Would you give again, exactly as written, the lines from the opening of the records to the line with "Environment, Vaduz, Liechtenstein", that line included and pictures excluded?

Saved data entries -
※ ※ ※
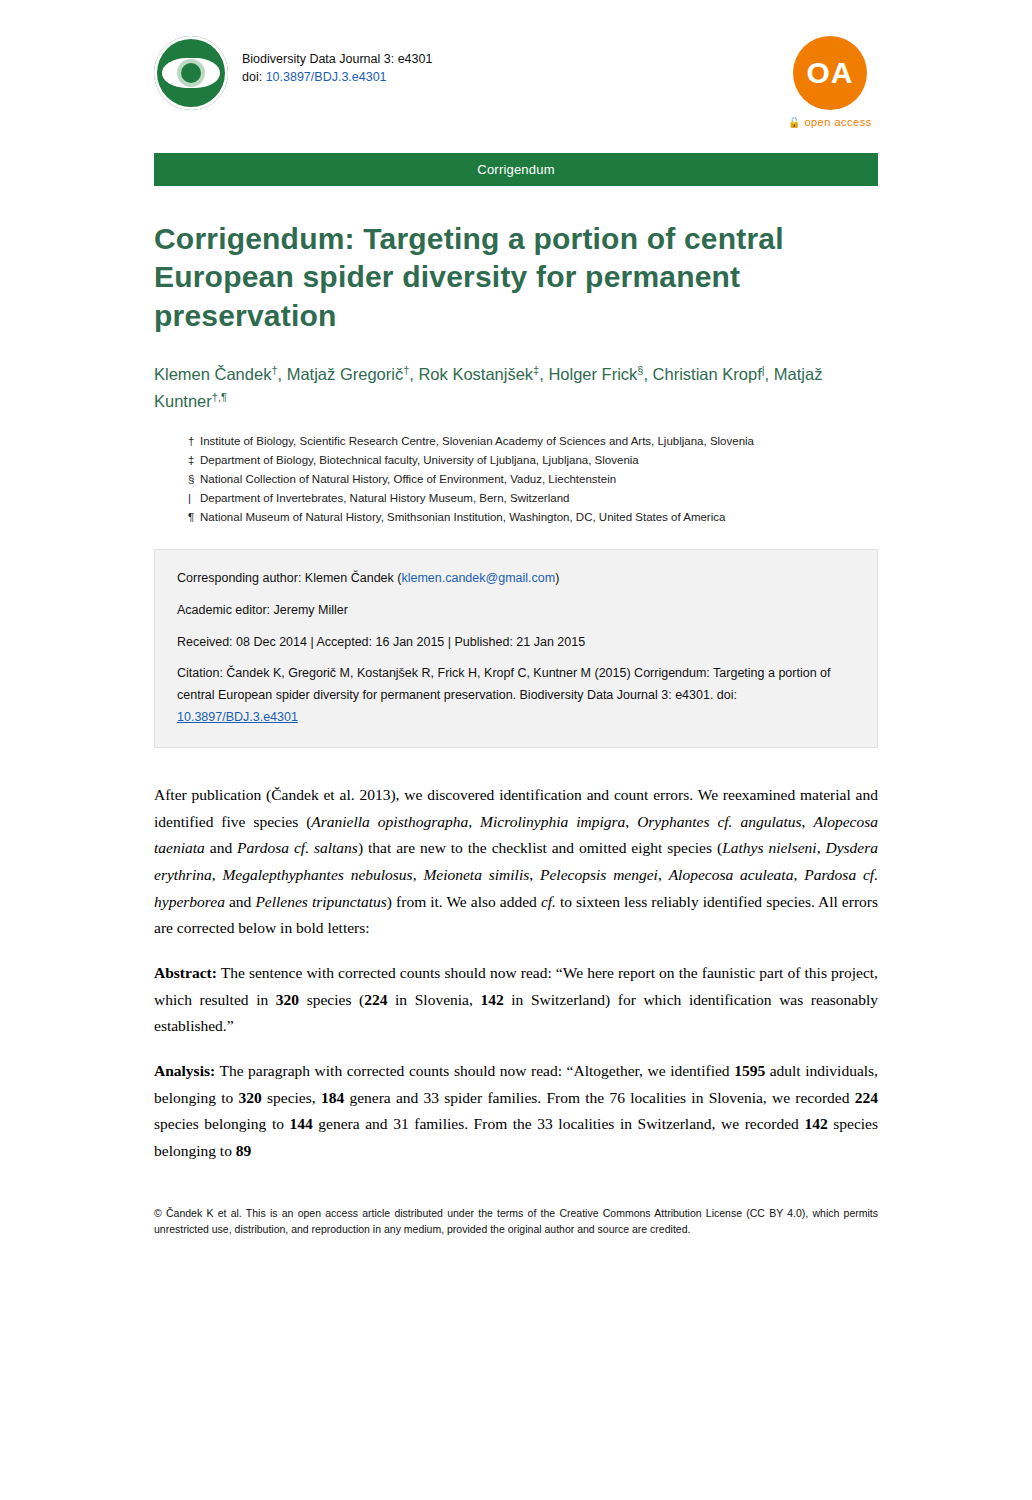Biodiversity Data Journal 3: e4301
doi: 10.3897/BDJ.3.e4301
OA
🔓 open access
Corrigendum
Corrigendum: Targeting a portion of central European spider diversity for permanent preservation
Klemen Čandek†, Matjaž Gregorič†, Rok Kostanjšek‡, Holger Frick§, Christian Kropf|, Matjaž Kuntner†,¶
†Institute of Biology, Scientific Research Centre, Slovenian Academy of Sciences and Arts, Ljubljana, Slovenia
‡Department of Biology, Biotechnical faculty, University of Ljubljana, Ljubljana, Slovenia
§National Collection of Natural History, Office of Environment, Vaduz, Liechtenstein
|Department of Invertebrates, Natural History Museum, Bern, Switzerland
¶National Museum of Natural History, Smithsonian Institution, Washington, DC, United States of America
Corresponding author: Klemen Čandek (klemen.candek@gmail.com)
Academic editor: Jeremy Miller
Received: 08 Dec 2014 | Accepted: 16 Jan 2015 | Published: 21 Jan 2015
Citation: Čandek K, Gregorič M, Kostanjšek R, Frick H, Kropf C, Kuntner M (2015) Corrigendum: Targeting a portion of central European spider diversity for permanent preservation. Biodiversity Data Journal 3: e4301. doi: 10.3897/BDJ.3.e4301
After publication (Čandek et al. 2013), we discovered identification and count errors. We reexamined material and identified five species (Araniella opisthographa, Microlinyphia impigra, Oryphantes cf. angulatus, Alopecosa taeniata and Pardosa cf. saltans) that are new to the checklist and omitted eight species (Lathys nielseni, Dysdera erythrina, Megalepthyphantes nebulosus, Meioneta similis, Pelecopsis mengei, Alopecosa aculeata, Pardosa cf. hyperborea and Pellenes tripunctatus) from it. We also added cf. to sixteen less reliably identified species. All errors are corrected below in bold letters:
Abstract: The sentence with corrected counts should now read: “We here report on the faunistic part of this project, which resulted in 320 species (224 in Slovenia, 142 in Switzerland) for which identification was reasonably established.”
Analysis: The paragraph with corrected counts should now read: “Altogether, we identified 1595 adult individuals, belonging to 320 species, 184 genera and 33 spider families. From the 76 localities in Slovenia, we recorded 224 species belonging to 144 genera and 31 families. From the 33 localities in Switzerland, we recorded 142 species belonging to 89
© Čandek K et al. This is an open access article distributed under the terms of the Creative Commons Attribution License (CC BY 4.0), which permits unrestricted use, distribution, and reproduction in any medium, provided the original author and source are credited.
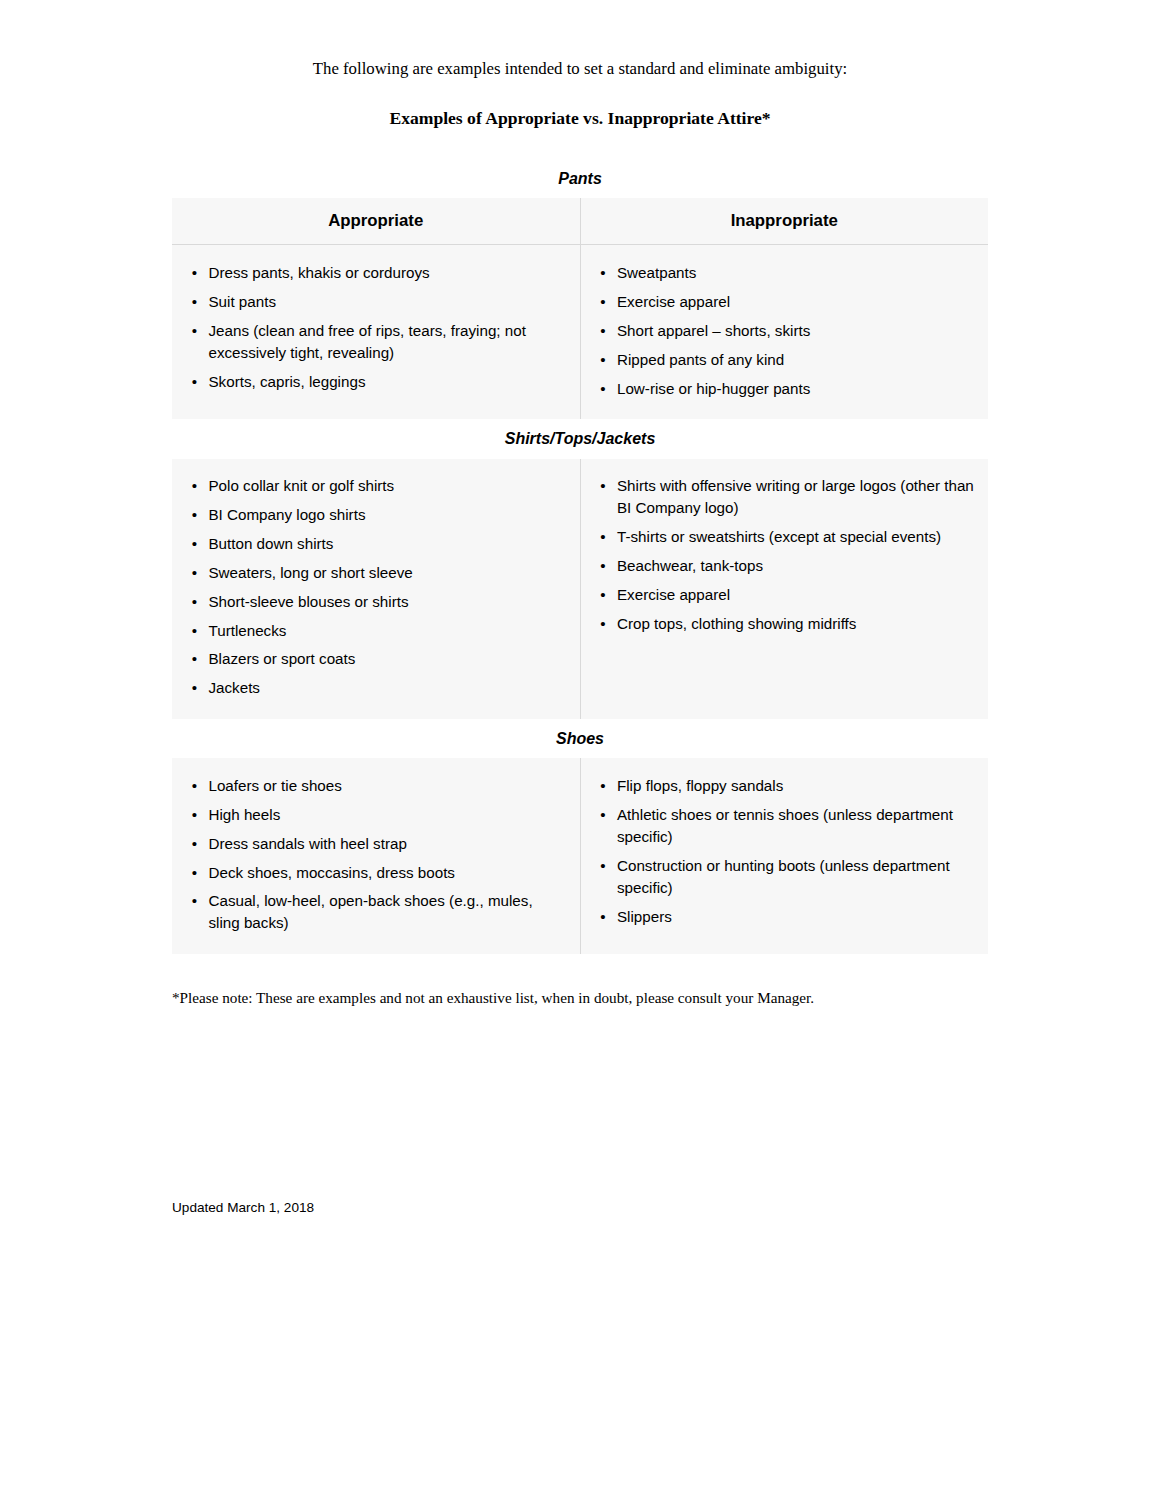The following are examples intended to set a standard and eliminate ambiguity:
Examples of Appropriate vs. Inappropriate Attire*
Pants
| Appropriate | Inappropriate |
| --- | --- |
| Dress pants, khakis or corduroys Suit pants Jeans (clean and free of rips, tears, fraying; not excessively tight, revealing) Skorts, capris, leggings | Sweatpants Exercise apparel Short apparel – shorts, skirts Ripped pants of any kind Low-rise or hip-hugger pants |
| Shirts/Tops/Jackets |
| Polo collar knit or golf shirts BI Company logo shirts Button down shirts Sweaters, long or short sleeve Short-sleeve blouses or shirts Turtlenecks Blazers or sport coats Jackets | Shirts with offensive writing or large logos (other than BI Company logo) T-shirts or sweatshirts (except at special events) Beachwear, tank-tops Exercise apparel Crop tops, clothing showing midriffs |
| Shoes |
| Loafers or tie shoes High heels Dress sandals with heel strap Deck shoes, moccasins, dress boots Casual, low-heel, open-back shoes (e.g., mules, sling backs) | Flip flops, floppy sandals Athletic shoes or tennis shoes (unless department specific) Construction or hunting boots (unless department specific) Slippers |
*Please note: These are examples and not an exhaustive list, when in doubt, please consult your Manager.
Updated March 1, 2018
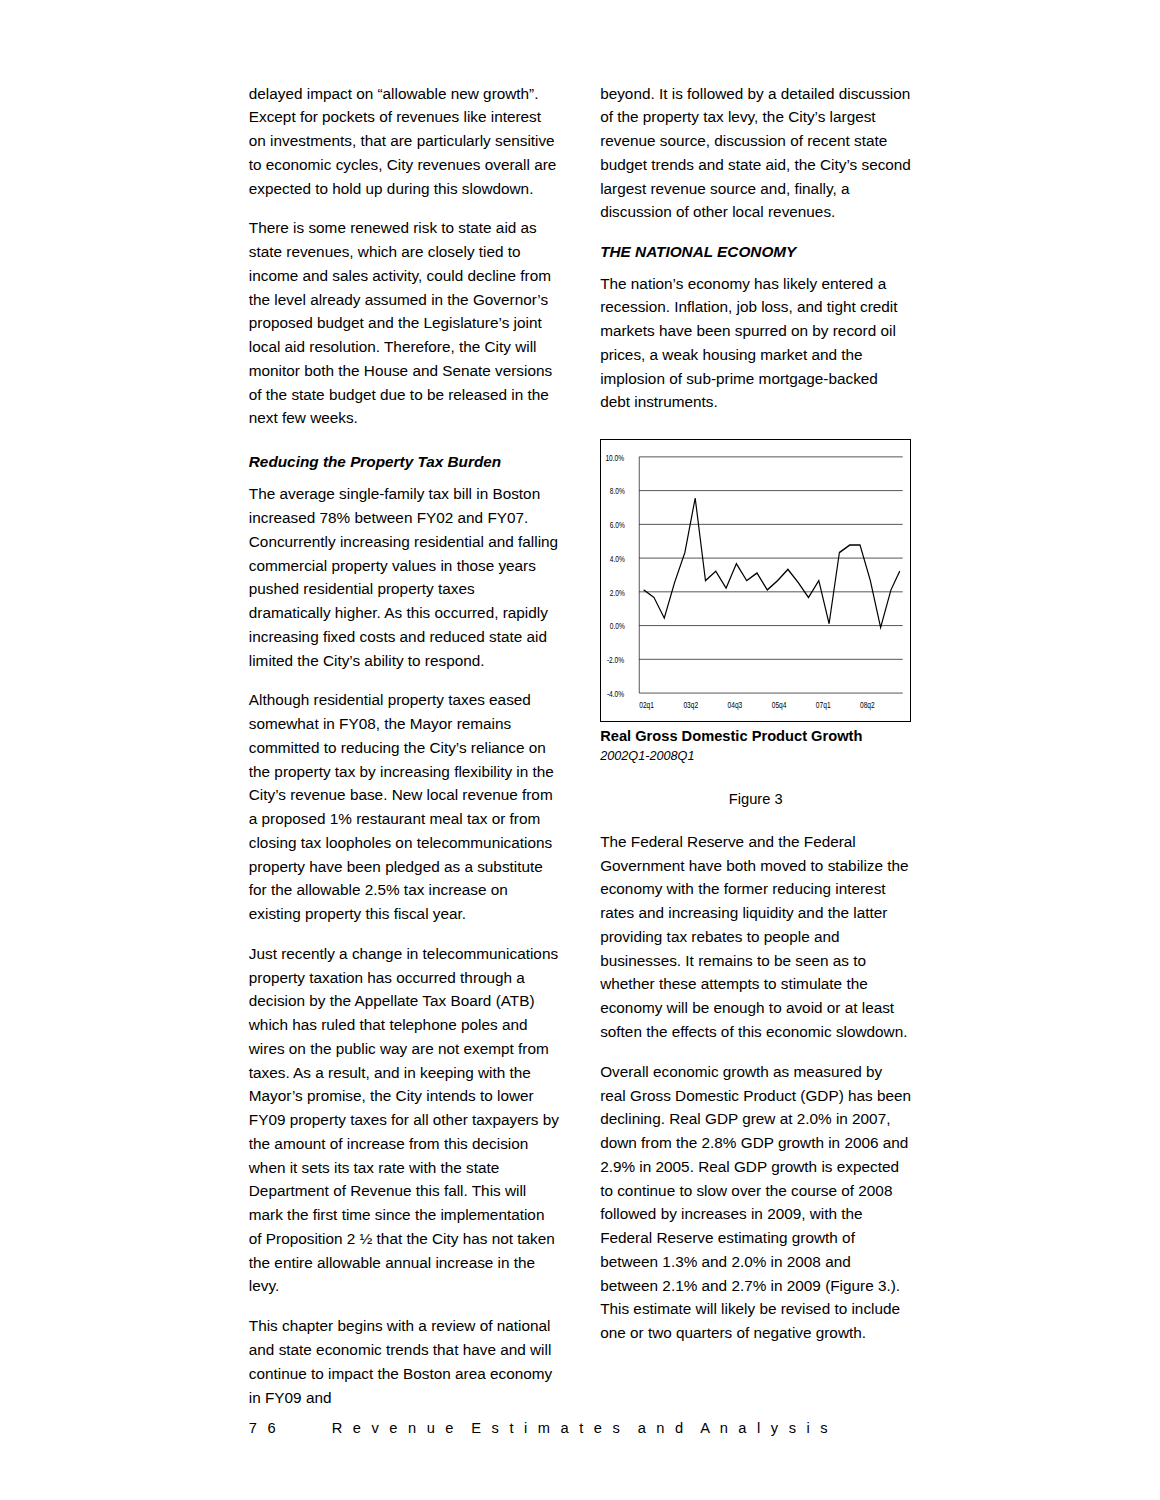delayed impact on “allowable new growth”. Except for pockets of revenues like interest on investments, that are particularly sensitive to economic cycles, City revenues overall are expected to hold up during this slowdown.
There is some renewed risk to state aid as state revenues, which are closely tied to income and sales activity, could decline from the level already assumed in the Governor’s proposed budget and the Legislature’s joint local aid resolution. Therefore, the City will monitor both the House and Senate versions of the state budget due to be released in the next few weeks.
Reducing the Property Tax Burden
The average single-family tax bill in Boston increased 78% between FY02 and FY07. Concurrently increasing residential and falling commercial property values in those years pushed residential property taxes dramatically higher. As this occurred, rapidly increasing fixed costs and reduced state aid limited the City’s ability to respond.
Although residential property taxes eased somewhat in FY08, the Mayor remains committed to reducing the City’s reliance on the property tax by increasing flexibility in the City’s revenue base. New local revenue from a proposed 1% restaurant meal tax or from closing tax loopholes on telecommunications property have been pledged as a substitute for the allowable 2.5% tax increase on existing property this fiscal year.
Just recently a change in telecommunications property taxation has occurred through a decision by the Appellate Tax Board (ATB) which has ruled that telephone poles and wires on the public way are not exempt from taxes. As a result, and in keeping with the Mayor’s promise, the City intends to lower FY09 property taxes for all other taxpayers by the amount of increase from this decision when it sets its tax rate with the state Department of Revenue this fall. This will mark the first time since the implementation of Proposition 2 ½ that the City has not taken the entire allowable annual increase in the levy.
This chapter begins with a review of national and state economic trends that have and will continue to impact the Boston area economy in FY09 and
beyond. It is followed by a detailed discussion of the property tax levy, the City’s largest revenue source, discussion of recent state budget trends and state aid, the City’s second largest revenue source and, finally, a discussion of other local revenues.
The National Economy
The nation’s economy has likely entered a recession. Inflation, job loss, and tight credit markets have been spurred on by record oil prices, a weak housing market and the implosion of sub-prime mortgage-backed debt instruments.
10.0% 8.0% 6.0% 4.0% 2.0% 0.0% -2.0% -4.0% 02q1 03q2 04q3 05q4 07q1 08q2
Real Gross Domestic Product Growth
2002Q1-2008Q1
Figure 3
The Federal Reserve and the Federal Government have both moved to stabilize the economy with the former reducing interest rates and increasing liquidity and the latter providing tax rebates to people and businesses. It remains to be seen as to whether these attempts to stimulate the economy will be enough to avoid or at least soften the effects of this economic slowdown.
Overall economic growth as measured by real Gross Domestic Product (GDP) has been declining. Real GDP grew at 2.0% in 2007, down from the 2.8% GDP growth in 2006 and 2.9% in 2005. Real GDP growth is expected to continue to slow over the course of 2008 followed by increases in 2009, with the Federal Reserve estimating growth of between 1.3% and 2.0% in 2008 and between 2.1% and 2.7% in 2009 (Figure 3.). This estimate will likely be revised to include one or two quarters of negative growth.
7 6 R e v e n u e E s t i m a t e s a n d A n a l y s i s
※ ※ ※
TASK SOLUTION -
Biodiversity Data Journal 3: e4301
doi: 10.3897/BDJ.3.e4301
OA
🔓 open access
Corrigendum
Corrigendum: Targeting a portion of central European spider diversity for permanent preservation
Klemen Čandek†, Matjaž Gregorič†, Rok Kostanjšek‡, Holger Frick§, Christian Kropf|, Matjaž Kuntner†,¶
†Institute of Biology, Scientific Research Centre, Slovenian Academy of Sciences and Arts, Ljubljana, Slovenia
‡Department of Biology, Biotechnical faculty, University of Ljubljana, Ljubljana, Slovenia
§National Collection of Natural History, Office of Environment, Vaduz, Liechtenstein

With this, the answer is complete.